Capital Punishment

Here is this month’s piece from Brand Velocity, an Atlanta-based consulting firm that is putting Peter Drucker’s ideas into practice at major corporations.

 

One of Peter Drucker’s most enduring concepts is the critical need for companies to define a “theory of the business”—basic assumptions about mission, markets, technology and core competencies.

The trouble is that even a good theory doesn’t last forever. “What underlies the malaise of so many large and powerful companies,” Drucker noted in his seminal 1994 Harvard Business Review article on the topic, “is that their theory of the business no longer works.”

It is with this in mind that my BV colleagues and I have been issuing a firm warning: A fundamental assumption that corporate executives have relied on for over 40 years is about to change radically.

Since the mid-1970s, companies have built strategies, invested money and shaped their operating models based on a stable or declining cost of capital.

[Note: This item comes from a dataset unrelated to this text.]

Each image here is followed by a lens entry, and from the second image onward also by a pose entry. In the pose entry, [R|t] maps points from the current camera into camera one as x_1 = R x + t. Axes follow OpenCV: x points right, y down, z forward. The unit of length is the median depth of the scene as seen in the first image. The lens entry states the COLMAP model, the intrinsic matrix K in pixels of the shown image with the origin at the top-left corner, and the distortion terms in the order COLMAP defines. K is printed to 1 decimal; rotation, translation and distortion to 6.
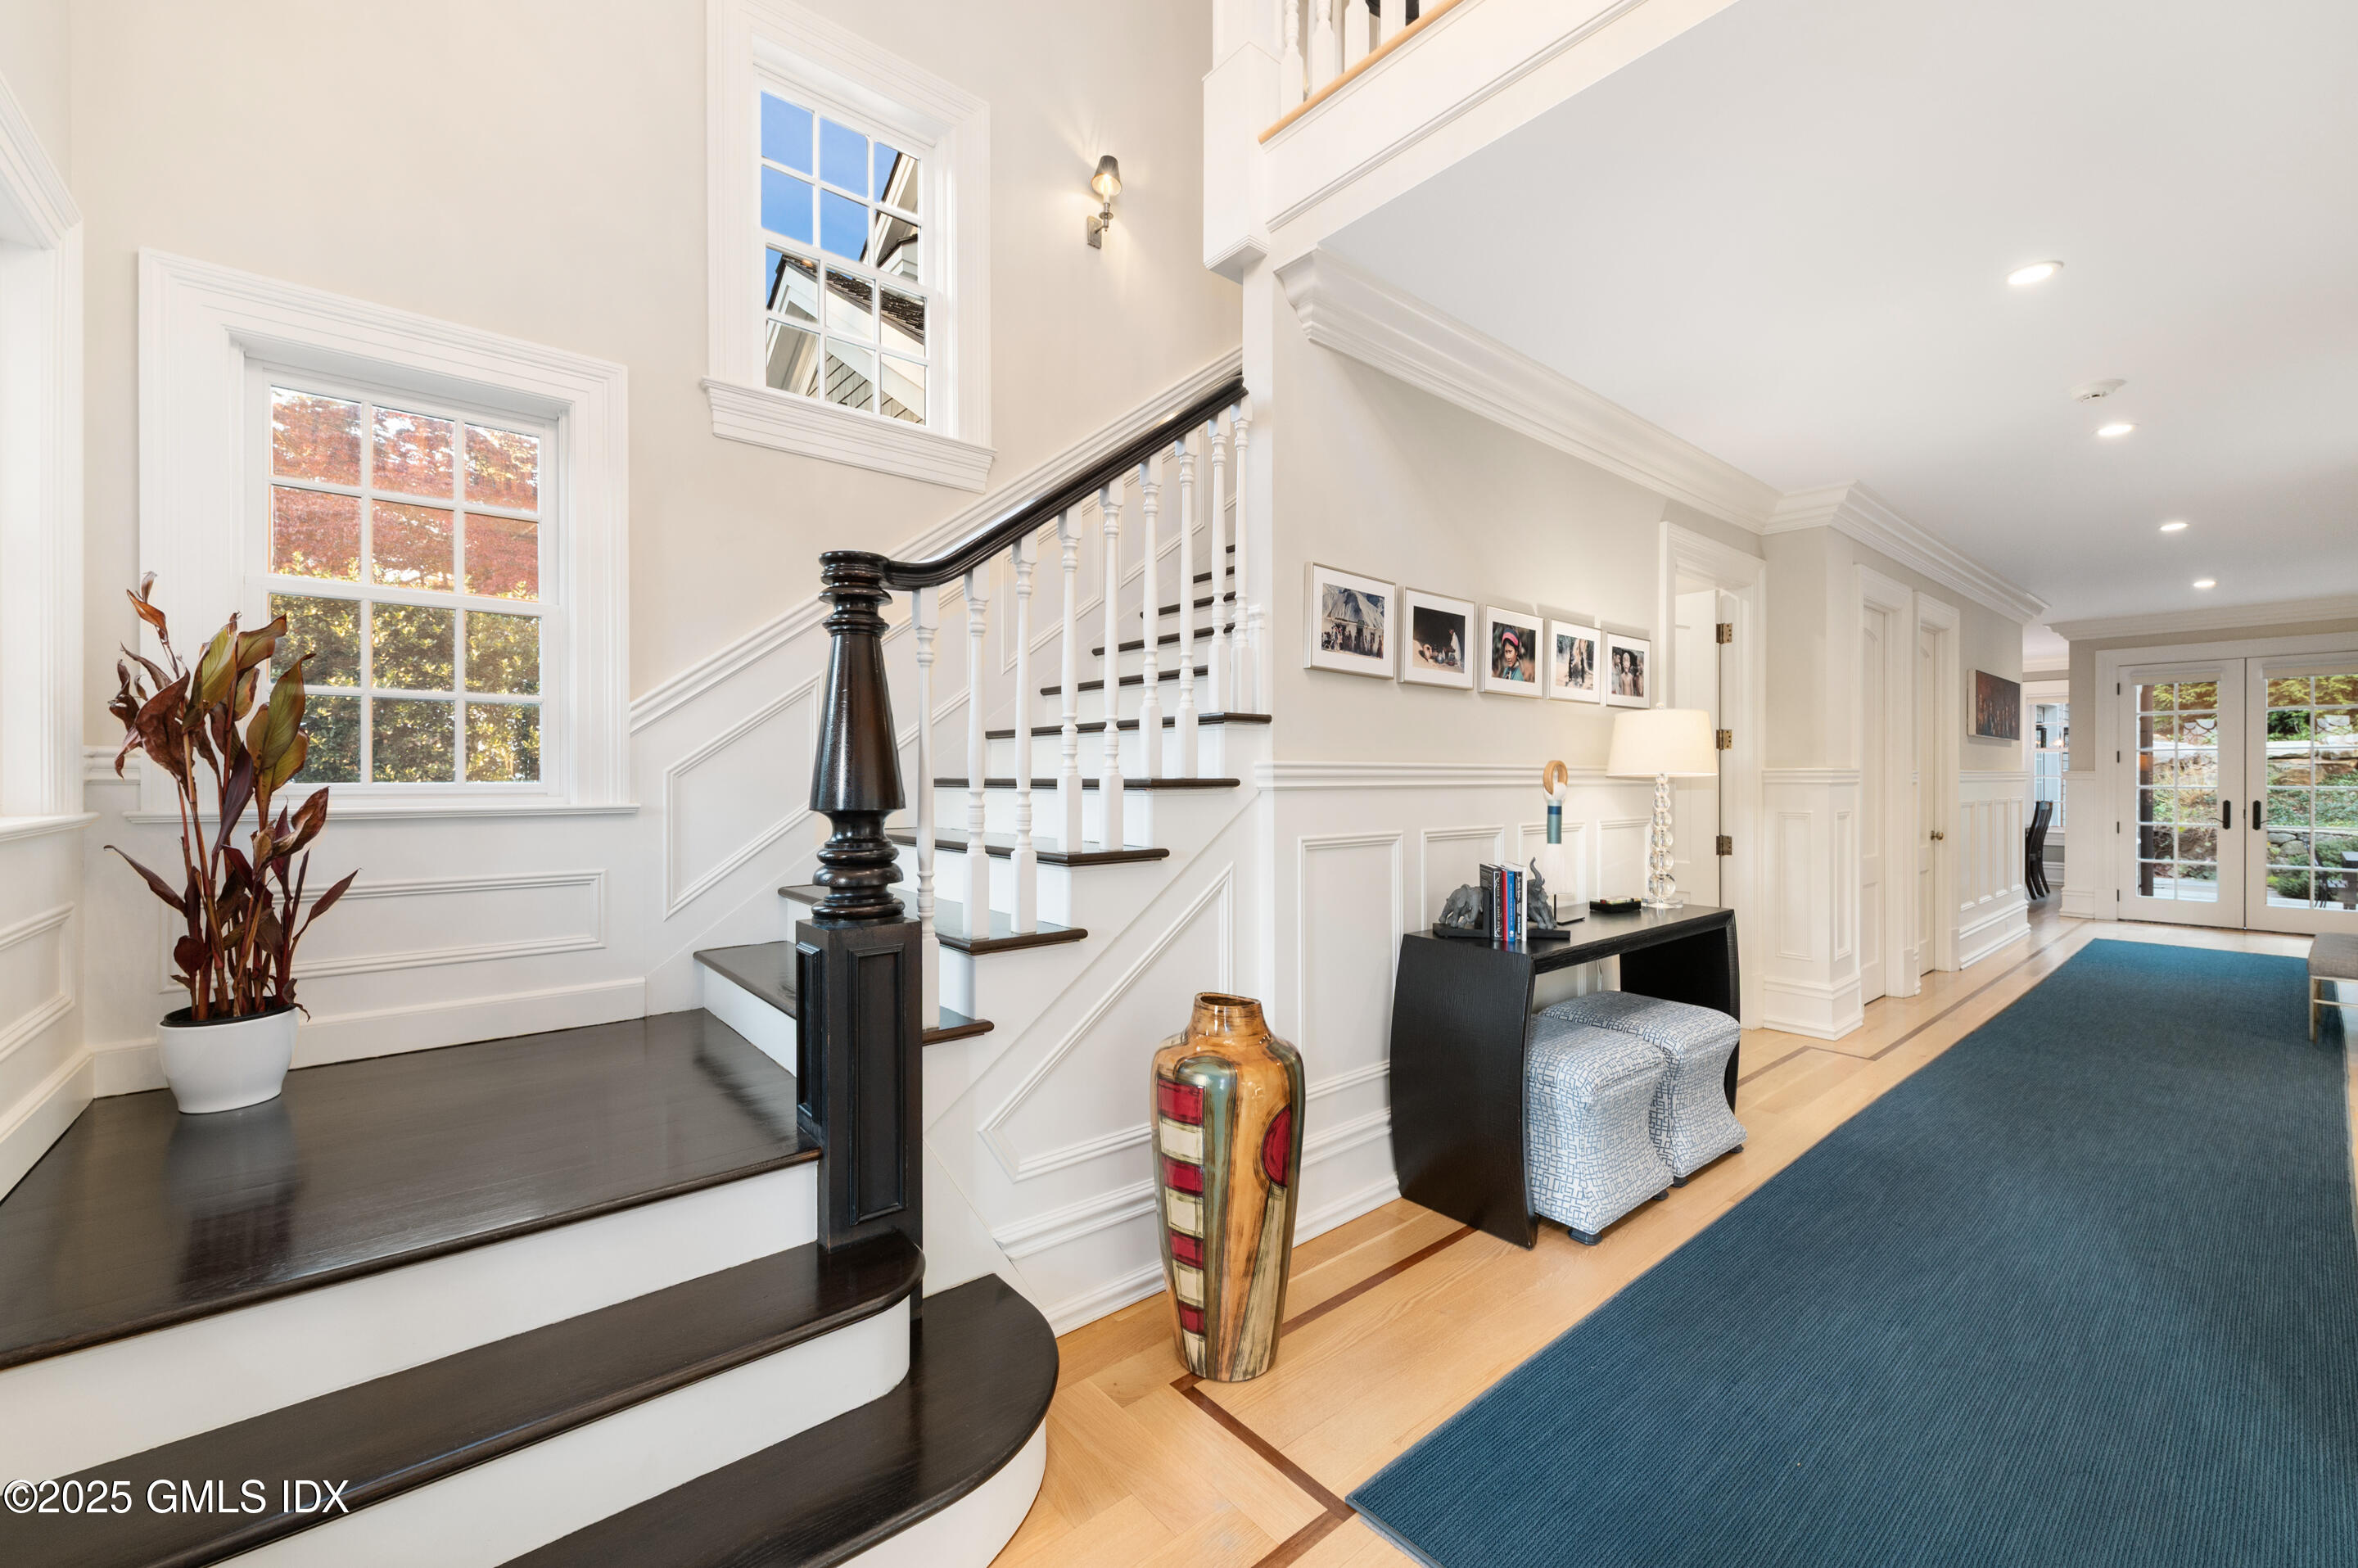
lens RADIAL K [[940.8, 0, 1177.0], [0, 940.8, 780.3], [0, 0, 1]] dist [-0.000269, -0.000531]
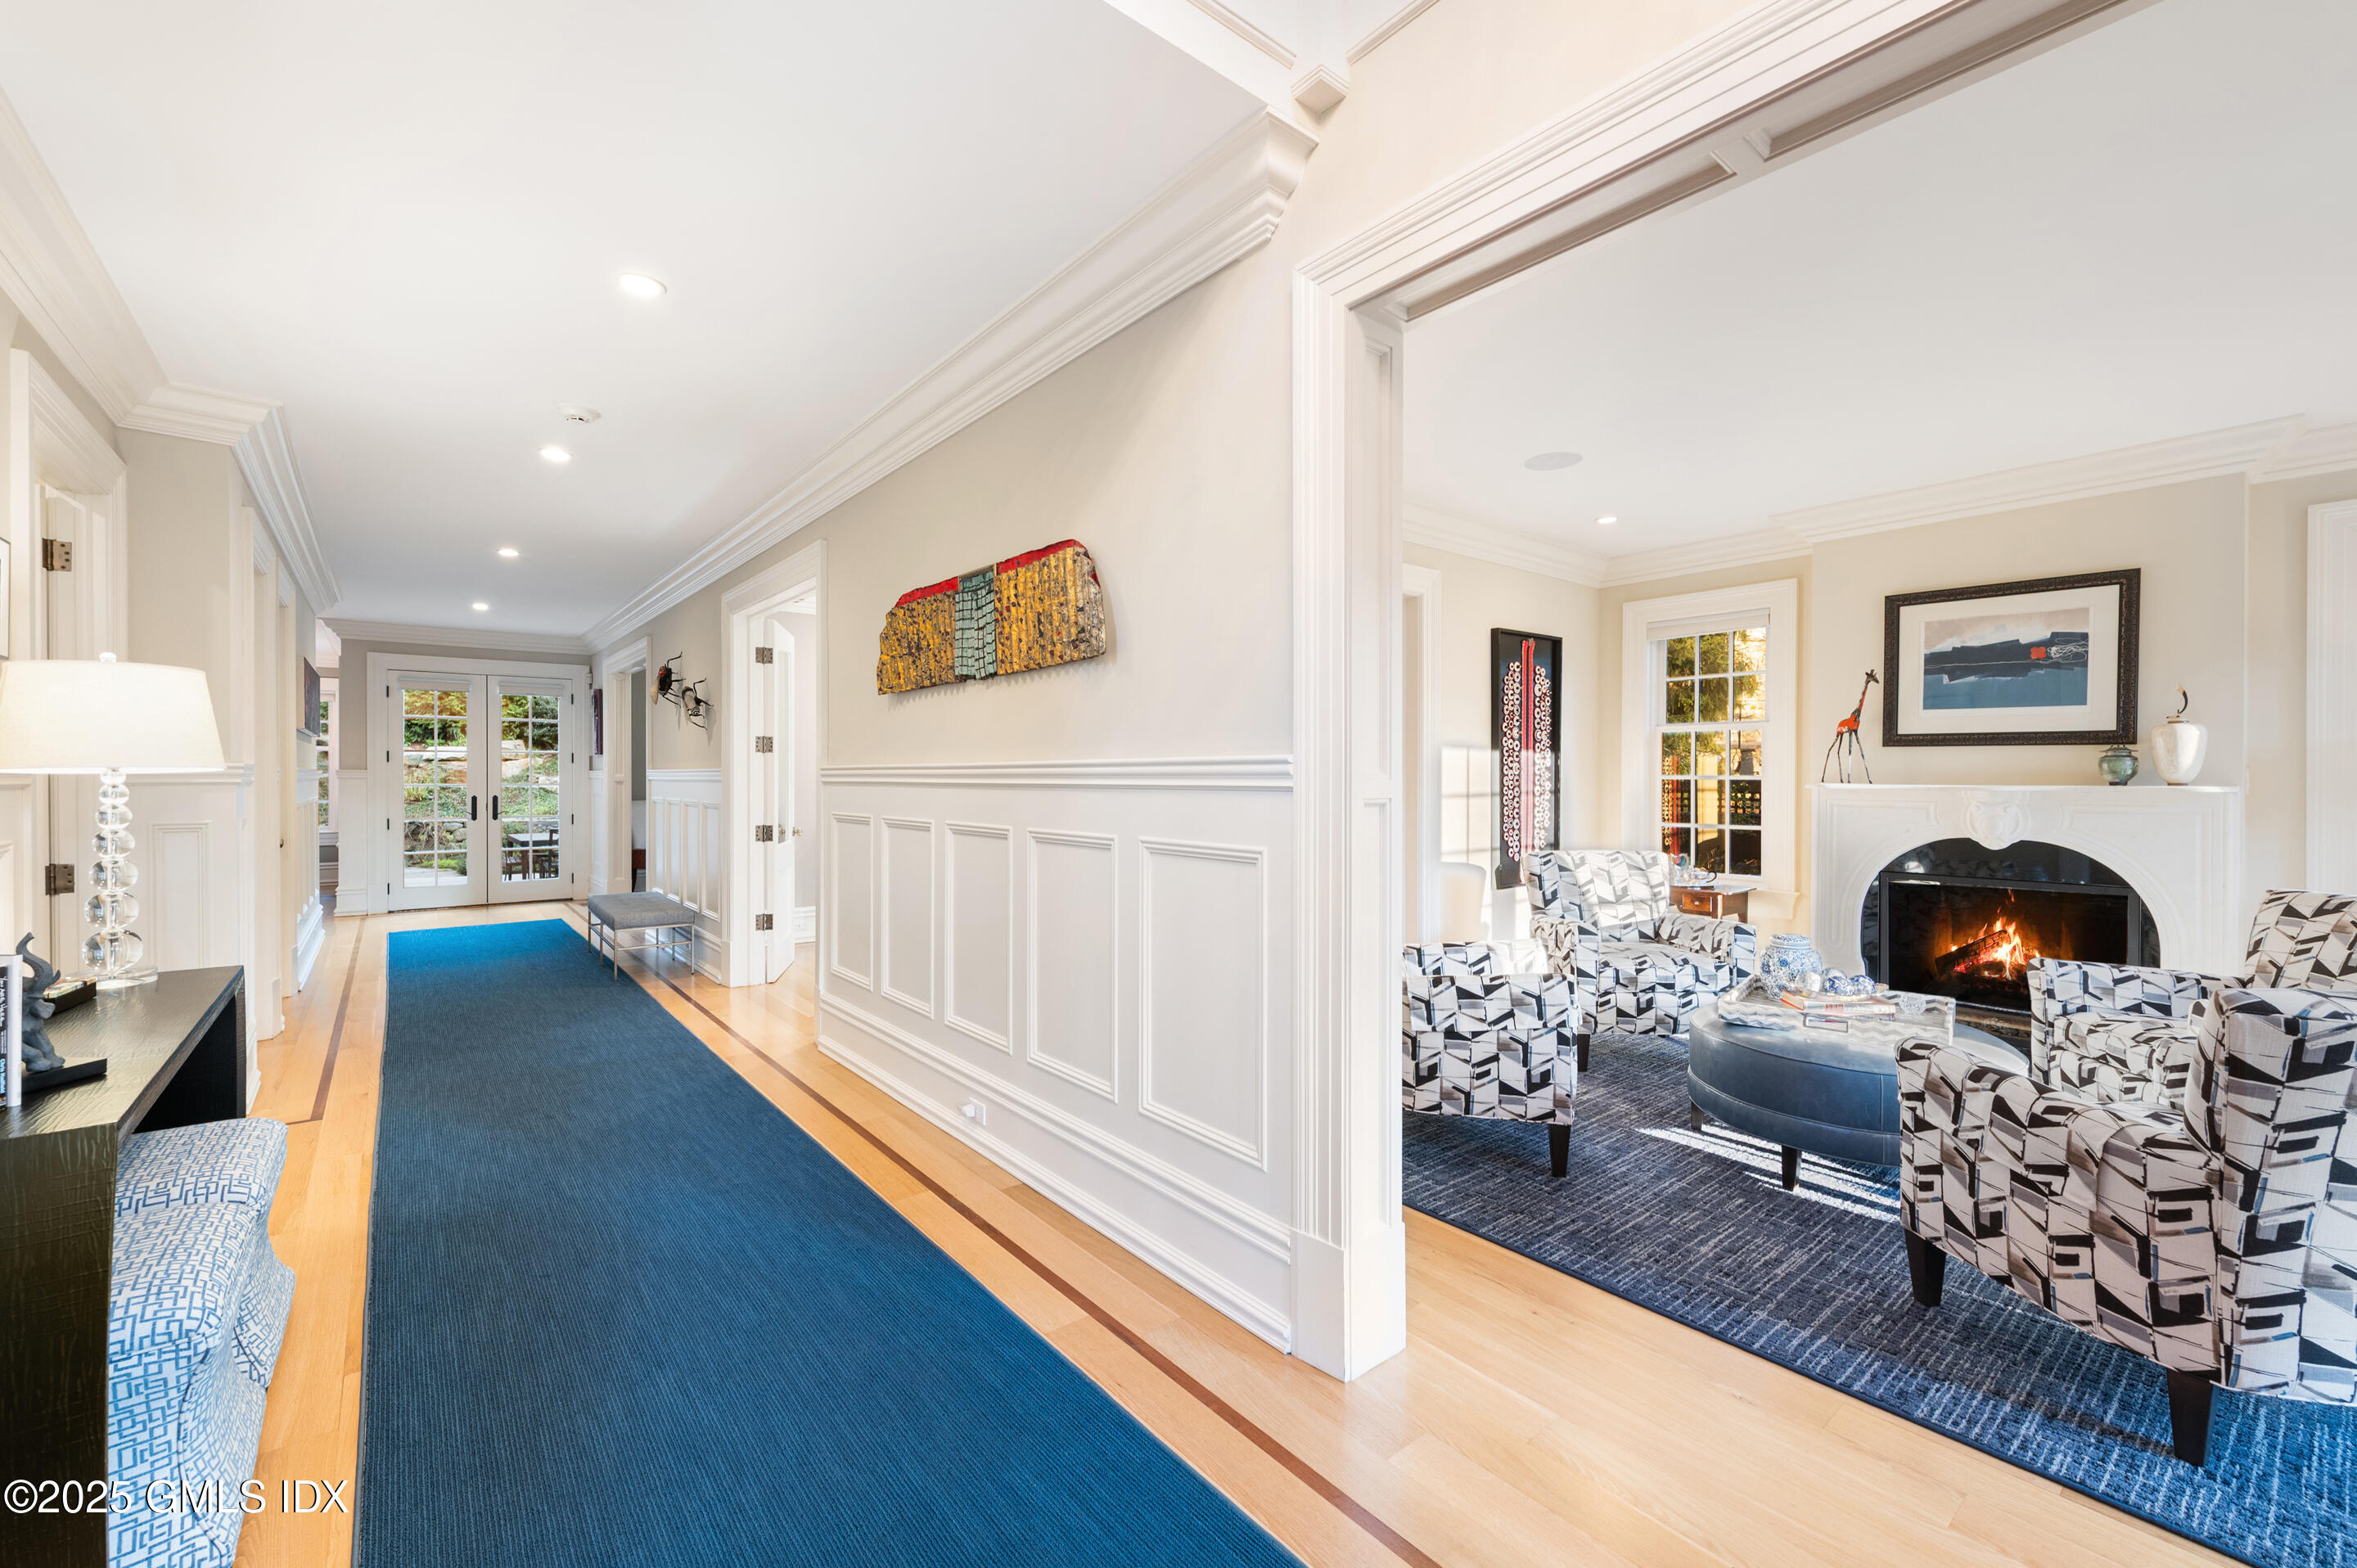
lens RADIAL K [[940.4, 0, 1173.8], [0, 940.4, 782.1], [0, 0, 1]] dist [-0.000269, -0.000531]
pose [[0.015218, -0.006716, 0.999862, -0.060707], [0.004254, 0.999969, 0.006652, 0.000485], [-0.999875, 0.004153, 0.015246, 0.212828]]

And it has worked. More than 65% of the gain in value of the S&P 500 since 1982 has been driven by the declining cost of capital—not inflation, not increased profits.

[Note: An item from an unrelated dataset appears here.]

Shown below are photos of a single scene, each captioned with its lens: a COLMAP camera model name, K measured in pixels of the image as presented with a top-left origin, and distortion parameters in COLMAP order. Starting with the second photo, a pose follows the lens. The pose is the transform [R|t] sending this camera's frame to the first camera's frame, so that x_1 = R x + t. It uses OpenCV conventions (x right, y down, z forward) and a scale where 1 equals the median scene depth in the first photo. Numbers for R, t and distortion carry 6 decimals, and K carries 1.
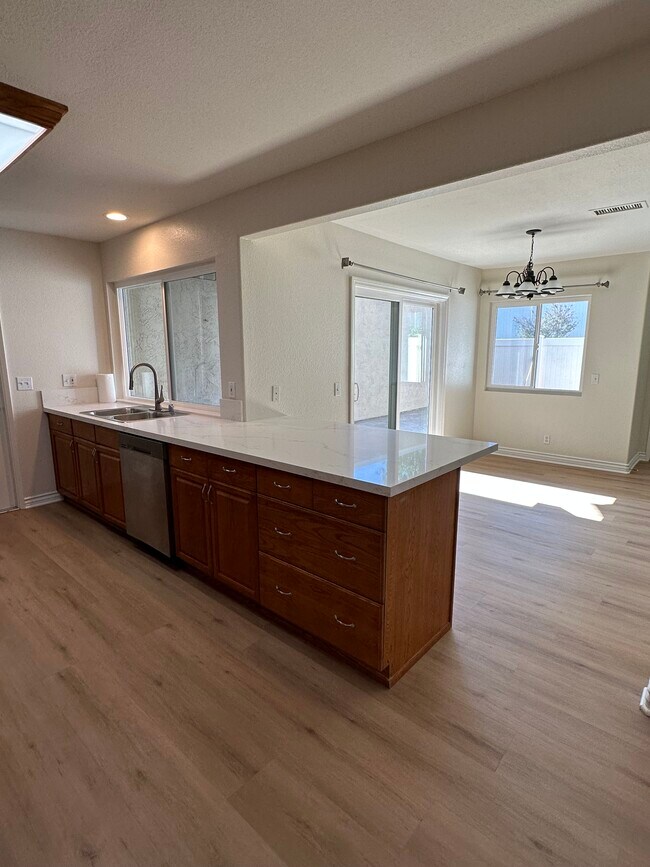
lens RADIAL K [[448.3, 0, 326.3], [0, 448.3, 430.4], [0, 0, 1]] dist [0.010702, -0.000939]
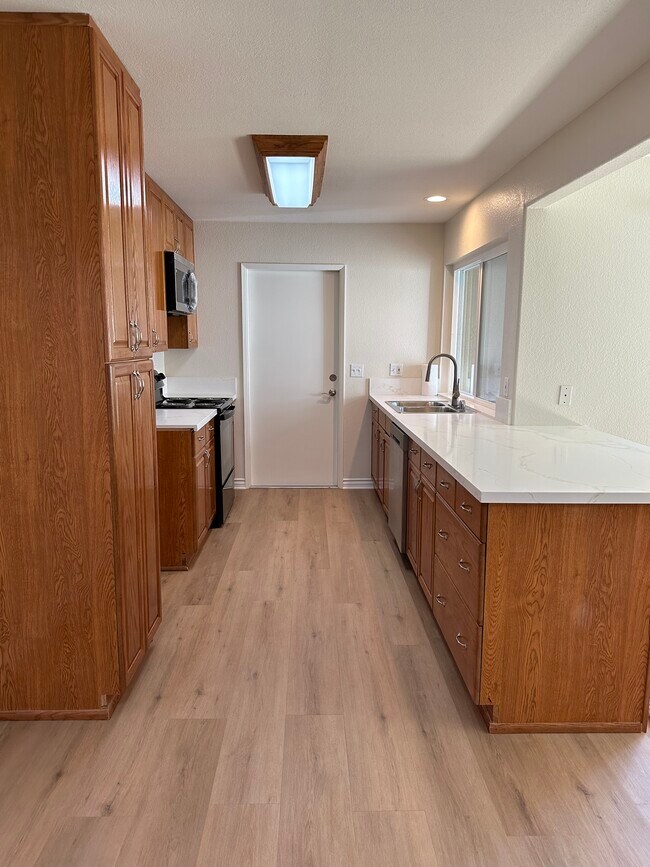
lens RADIAL K [[612.2, 0, 325.7], [0, 612.2, 436.4], [0, 0, 1]] dist [0.075746, -0.016809]
pose [[0.693348, 0.120361, -0.710480, 0.429016], [-0.133408, 0.990348, 0.037582, 0.005374], [0.708146, 0.068727, 0.702713, -0.060979]]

But suddenly, a broad range of global factors are poised to drive up the cost of capital significantly:

  • Savings rates in developed economies are far less than the demand for replacement and growth capital.
  • Savings rates in the developing world, which have supported much of the need for cheap capital, are declining while the demand for capital in these countries is rising rapidly.
  • Governments in the developed world have massively increased their debt, with little or no real growth in GDP to support it.

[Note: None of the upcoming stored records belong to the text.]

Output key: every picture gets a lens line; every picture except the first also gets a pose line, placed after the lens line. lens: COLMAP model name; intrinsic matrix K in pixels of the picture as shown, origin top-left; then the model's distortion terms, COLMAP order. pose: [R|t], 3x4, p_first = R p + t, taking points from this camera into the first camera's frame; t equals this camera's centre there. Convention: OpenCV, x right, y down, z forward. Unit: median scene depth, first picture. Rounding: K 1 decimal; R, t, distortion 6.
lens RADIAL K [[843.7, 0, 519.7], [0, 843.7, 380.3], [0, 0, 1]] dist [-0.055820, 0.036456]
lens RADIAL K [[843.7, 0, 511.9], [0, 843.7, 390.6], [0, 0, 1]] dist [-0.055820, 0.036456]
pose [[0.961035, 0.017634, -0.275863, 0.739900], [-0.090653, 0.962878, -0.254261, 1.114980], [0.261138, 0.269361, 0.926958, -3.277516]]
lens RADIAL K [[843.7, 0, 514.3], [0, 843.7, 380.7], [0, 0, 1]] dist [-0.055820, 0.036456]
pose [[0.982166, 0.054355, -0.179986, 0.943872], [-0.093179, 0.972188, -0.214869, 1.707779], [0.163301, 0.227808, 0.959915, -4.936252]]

In short, both debt and equity costs of capital are likely to rise soon as companies compete with each other for growth and replacement capital, as well as with governments that must refinance their deficit spending.

Yet few companies have adjusted their “theory of the business” to address this new operating environment. The old paradigm of aggressively investing low-cost capital in assets or acquisitions to quickly grow earnings is likely to deliver increasingly disappointing—or even negative—results.

Indeed, companies must shift their focus from income-statement-based strategies to investment-return strategies. Return of capital, calculated correctly, will be the critical driver of value going forward.

In addition, companies must:

  • Target investments in high-capital-return business units.
  • Strategically redeploy new and replacement capital into areas important to customers and future innovation.
  • Explicitly align risks to the key drivers of value and growth.
  • Invest early in known and needed asset restructurings and upgrades.

Once again, Drucker got it right when he wrote that successful executives “accept that a theory’s obsolescence is a degenerative and, indeed, life-threatening disease. And they know and accept the surgeon’s time tested principal, the oldest principal of effective decision making: A degenerative disease will not be cured by procrastination. It requires decisive action.”

What actions will you take in this new world?